Irfan Ismail

Personal information
- Full name: Mohammad Irfan Ismail
- Born: 14 February 1992 (age 34) Quetta, Balochistan, Pakistan
- Batting: Left-handed
- Bowling: Slow left-arm orthodox

Domestic team information
- 2009: Quetta
- 2009: Quetta Bears

Career statistics
| Competition | FC | LA | T20 |
| Matches | 1 | 5 | 2 |
| Runs scored | 5 | 30 | 19 |
| Batting average | 2.50 | 7.50 | 19.00 |
| 100s/50s | 0/0 | 0/0 | 0/0 |
| Top score | 5 | 17 | 15* |
| Balls bowled | 84 | 287 | 42 |
| Wickets | 0 | 7 | 1 |
| Bowling average | – | 38.42 | 87.00 |
| 5 wickets in innings | – | 0 | 0 |
| 10 wickets in match | – | 0 | 0 |
| Best bowling | – | 3/57 | 1/34 |
| Catches/stumpings | 1/– | 3/– | 0/– |
- Source: CricketArchive, 15 December 2014

= Irfan Ismail (cricketer, born 1992) =

Pakistani cricketer (born 1992)

Mohammad Irfan Ismail (born 14 February 1992) is a Pakistani cricketer who has played limited overs and Twenty20 matches for the Quetta Bears and a single first-class match for Quetta.
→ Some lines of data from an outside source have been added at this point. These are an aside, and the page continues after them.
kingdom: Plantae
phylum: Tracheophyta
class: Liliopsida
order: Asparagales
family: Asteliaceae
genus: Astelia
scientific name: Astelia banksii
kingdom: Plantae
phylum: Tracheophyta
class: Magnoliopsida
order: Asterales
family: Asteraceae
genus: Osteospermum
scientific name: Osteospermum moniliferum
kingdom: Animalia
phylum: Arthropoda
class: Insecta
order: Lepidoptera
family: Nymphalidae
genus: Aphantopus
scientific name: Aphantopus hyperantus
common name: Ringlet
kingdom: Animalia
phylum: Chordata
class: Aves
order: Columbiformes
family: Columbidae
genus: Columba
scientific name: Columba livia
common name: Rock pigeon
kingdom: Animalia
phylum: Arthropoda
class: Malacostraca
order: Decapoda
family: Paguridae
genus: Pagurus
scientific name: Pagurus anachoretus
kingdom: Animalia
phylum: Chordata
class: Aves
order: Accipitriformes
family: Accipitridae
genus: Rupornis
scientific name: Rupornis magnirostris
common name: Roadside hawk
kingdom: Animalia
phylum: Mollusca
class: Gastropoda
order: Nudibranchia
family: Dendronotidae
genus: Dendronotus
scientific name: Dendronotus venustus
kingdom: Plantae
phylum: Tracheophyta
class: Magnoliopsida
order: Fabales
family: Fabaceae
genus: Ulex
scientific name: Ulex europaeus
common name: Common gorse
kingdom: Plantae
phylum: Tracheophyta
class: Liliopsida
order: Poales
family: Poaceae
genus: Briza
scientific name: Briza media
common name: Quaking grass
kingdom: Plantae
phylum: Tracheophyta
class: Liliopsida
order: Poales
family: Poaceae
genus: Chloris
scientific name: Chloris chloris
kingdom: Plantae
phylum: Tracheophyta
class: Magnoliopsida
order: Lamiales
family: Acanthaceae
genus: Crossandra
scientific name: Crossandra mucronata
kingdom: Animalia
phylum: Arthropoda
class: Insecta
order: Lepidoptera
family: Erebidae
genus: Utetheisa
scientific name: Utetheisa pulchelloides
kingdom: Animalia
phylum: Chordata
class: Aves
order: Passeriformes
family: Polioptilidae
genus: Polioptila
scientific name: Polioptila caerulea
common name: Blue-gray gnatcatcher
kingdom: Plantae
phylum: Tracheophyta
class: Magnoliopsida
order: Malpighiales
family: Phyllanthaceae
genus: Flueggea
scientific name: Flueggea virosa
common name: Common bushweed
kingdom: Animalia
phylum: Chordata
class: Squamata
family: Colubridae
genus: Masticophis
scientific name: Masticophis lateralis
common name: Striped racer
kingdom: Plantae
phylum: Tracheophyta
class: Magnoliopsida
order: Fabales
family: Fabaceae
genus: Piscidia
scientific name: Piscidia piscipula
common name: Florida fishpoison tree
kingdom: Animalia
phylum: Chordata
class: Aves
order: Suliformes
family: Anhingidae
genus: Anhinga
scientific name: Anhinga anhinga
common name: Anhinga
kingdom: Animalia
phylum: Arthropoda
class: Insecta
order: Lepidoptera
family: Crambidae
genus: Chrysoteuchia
From Quetta, a city in Balochistan, Irfan debuted for Quetta District in under-19 inter-district matches in mid-2007, at the age of 15. He made his first-class debut for Quetta in February 2009, five days after his seventeenth birthday, playing against Hyderabad in the Quaid-i-Azam Trophy. A left-arm orthodox spinner and left-handed lower-order batsman, he failed to take a wicket from 14 overs on debut. While batting, he scored five runs in the first innings and recorded a golden duck in the second.

Irfan made his limited-overs debut the following month, playing five matches for the Quetta Bears in the Royal Bank of Scotland Cup. Despite his young age, he served as the side's captain, with wicket-keeper Bismillah Khan as his vice-captain. Irfan took seven wickets during the tournament, with his best figures 3/57 from ten overs against the Abbottabad Rhinos. In a later match, against the Karachi Dolphins, he made his highest score, 17 runs from 22 balls. The Dolphins had earlier scored 364/2 from their 50 overs, with Irfan's opposing captain, Khalid Latif, making 204 not out, a rare one-day double century.

Later in the 2008–09 season, Irfan played two Twenty20 matches for the Quetta Bears franchise in the RBS Twenty-20 Cup, against the Faisalabad Wolves and the Lahore Lions. He took only a single wicket during the tournament. Mohammad Irfan Ismail (born 1988), another left-arm orthodox-spinner, also made a first-class appearance for Quetta during the 2008–09 season. To avoid confusion, Irfan Ismail (born 1988) is sometimes referred to as "Irfan Ismail, Sr.", while Irfan Ismail (born 1992), the subject of this article, is sometimes referred to as "Irfan Ismail, Jr.".